A sa sortie de prison, plutôt que de s'assagir, il recommence de plus belle et persévère dans de nouvelles escroqueries en faisant du commerce avec des voitures et des chevaux. Il est à nouveau condamné à huit mois d'emprisonnement par défaut. Tout récemment, il commet une infraction à la loi fédérale sur la circulation routière en conduisant un véhicule sous défaut d'assurance responsabilité civile.
Dans son préavis le procureur général s'en rapporte à notre Grand Conseil, ce qui n'est pas une référence très utile !
La commission de grâce, à l'unanimité, a jugé, d'une part, que les actes commis étaient particulièrement graves et sans circonstances atténuantes et, d'autre part, que les arguments qui auraient pu justifier une grâce des peines d'emprisonnement, étaient peu convaincants. En définitive, la commission vous recommande le rejet.
Mis aux voix, le préavis de la commission (rejet du recours) est adopté.
M. S. N. , 1955, ex-Yougoslavie, rentier AI, recourt contre le solde de la peine d'expulsion dont l'échéance est fixée en mai 2011.
M. Claude Blanc (PDC), rapporteur. M. S. N. est né en 1955, originaire de l'ex-Yougoslavie. Il est au bénéfice d'une rente AI et d'une rente CNA, marié, deux enfants, éventuellement trois, dont l'aîné, âgé de dix ans, séjournerait illégalement à Genève chez le frère de M. S. N..
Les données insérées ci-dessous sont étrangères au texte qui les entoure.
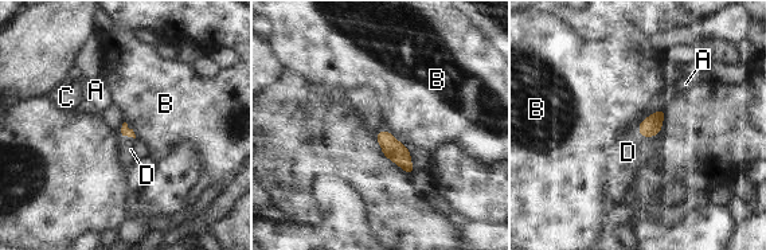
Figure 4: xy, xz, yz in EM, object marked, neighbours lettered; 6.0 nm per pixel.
{"act": "join", "pic": 4, "on": [131, 149], "each": {"A": "other", "B": "other", "C": "other", "D": "same"}, "found": "the neuron continues"}

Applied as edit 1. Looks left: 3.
{"act": "inspect", "view": "3d", "um": 4, "pic": 1, "at": [221, 195], "why": "branch stops here"}

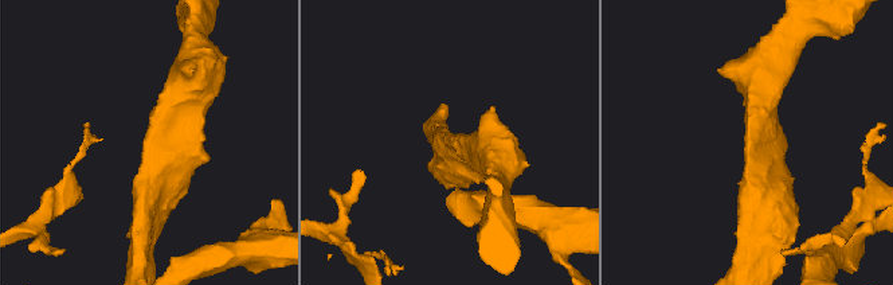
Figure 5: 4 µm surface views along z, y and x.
{"act": "inspect", "view": "em", "slice": "planes", "show": "letters", "pic": 5, "at": [146, 134]}

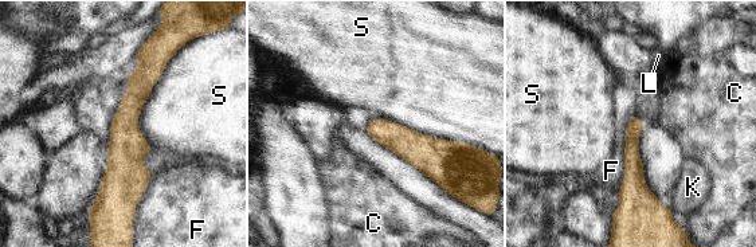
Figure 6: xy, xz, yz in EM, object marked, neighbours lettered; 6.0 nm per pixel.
{"act": "accept", "longest_contact_nm": ["S", 650], "each": {"C": "other", "F": "other", "K": "other", "L": "other", "S": "other"}, "border": {"pic": 6, "px": [[184, 43], [138, 117], [152, 149]]}, "found": "no lettered fragment goes on from it"}

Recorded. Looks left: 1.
{"act": "stop", "edits": [["join", 4]], "rest": "unchecked"}

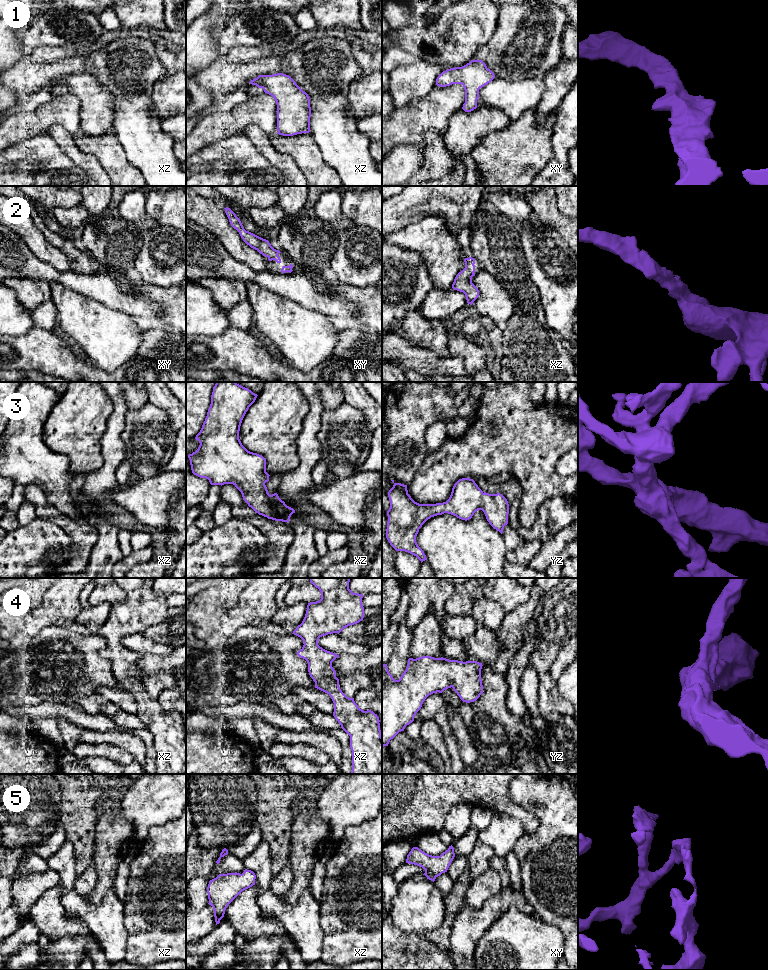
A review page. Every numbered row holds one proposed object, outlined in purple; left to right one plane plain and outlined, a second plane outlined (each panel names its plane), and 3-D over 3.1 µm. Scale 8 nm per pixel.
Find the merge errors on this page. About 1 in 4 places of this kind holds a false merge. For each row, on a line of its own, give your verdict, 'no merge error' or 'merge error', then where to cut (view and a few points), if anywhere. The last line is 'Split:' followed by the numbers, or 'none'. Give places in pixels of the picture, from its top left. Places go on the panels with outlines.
1: no merge error | no cut
2: no merge error | no cut
3: no merge error | no cut
4: no merge error | no cut
5: no merge error | no cut
Split: none

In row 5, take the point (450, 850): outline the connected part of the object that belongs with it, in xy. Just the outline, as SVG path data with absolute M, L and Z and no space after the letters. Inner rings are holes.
M452 845L440 856L432 856L418 847L413 847L407 855L406 863L422 867L425 870L423 875L434 882L438 876L447 872L454 857L455 853Z

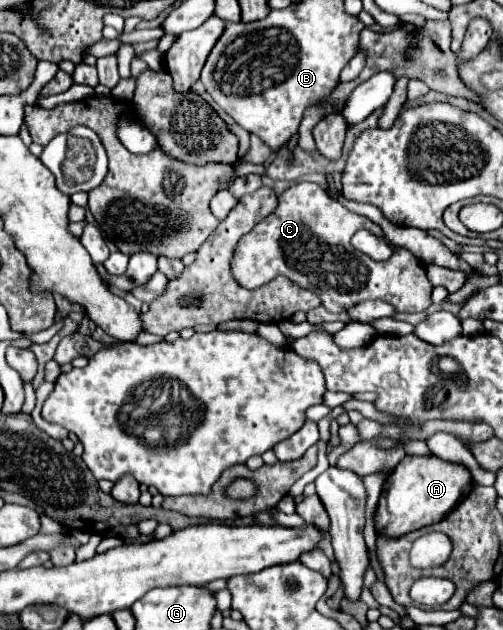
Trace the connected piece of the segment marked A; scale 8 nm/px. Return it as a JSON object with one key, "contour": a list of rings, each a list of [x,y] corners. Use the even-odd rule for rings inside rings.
{"contour":[[[405,455],[405,459],[391,471],[383,487],[375,513],[375,529],[377,533],[389,533],[389,537],[399,537],[413,529],[433,525],[441,521],[447,513],[451,513],[455,505],[471,493],[471,485],[473,477],[469,469],[461,463],[443,461],[435,455]]]}

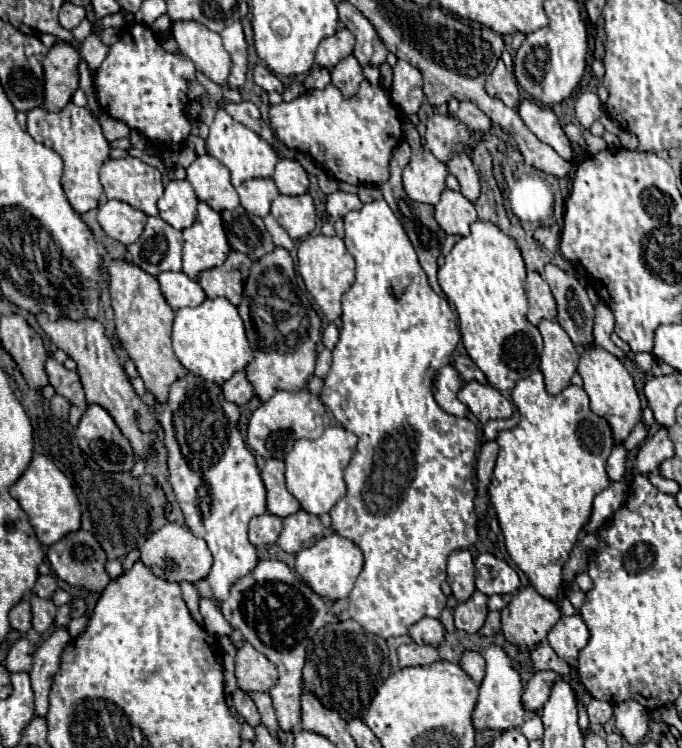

M. S. N. a été condamné une première fois en septembre 1993 par le Tribunal de police, à dix-huit mois d'emprisonnement avec sursis et à dix ans d'expulsion ferme pour infraction à la loi fédérale sur les stupéfiants et une deuxième fois, le 2 septembre 1994, par le même tribunal, à quatre ans de réclusion et quinze ans d'expulsion, le premier sursis étant révoqué, pour les mêmes délits.
Sur appel, la Chambre pénale de la cour de justice a ramené la peine à trente mois de réclusion. Le 9 avril 1996, la commission de libération conditionnelle accordait à l'intéressé sa libération pour le 16 mai en refusant de différer l'expulsion judiciaire. Le 3 mai, Me Barillon déposait un recours de droit administratif auprès du Tribunal fédéral contre le refus de différer l'expulsion.
Simultanément, le 6 mai, le même Me Barillon déposait un recours en grâce auprès de notre Grand Conseil, demandant que l'expulsion judiciaire soit assortie du sursis.
Le 30 juillet 1996, le Tribunal fédéral rejetait le recours de M. S. N., considérant que le condamné avait déjà trahi une fois la confiance qui lui avait été accordée en récidivant peu de temps après sa première condamnation. Il a également constaté que la femme et un, ou éventuellement deux de ses enfants, résident au Kosovo, où ils ne sont pas en danger. D'autre part, les rentes AI et CNA sont exportables. Le Tribunal fédéral considère que l'expulsion est la mesure la plus propre à préserver le condamné d'une nouvelle récidive.
A la suite de ce jugement, M. S. N. a été effectivement expulsé de Suisse le 16 août 1996. Le préavis du Parquet est négatif et celui de l'unanimité de la commission de grâce, également.
Mis aux voix, le préavis de la commission (rejet du recours) est adopté.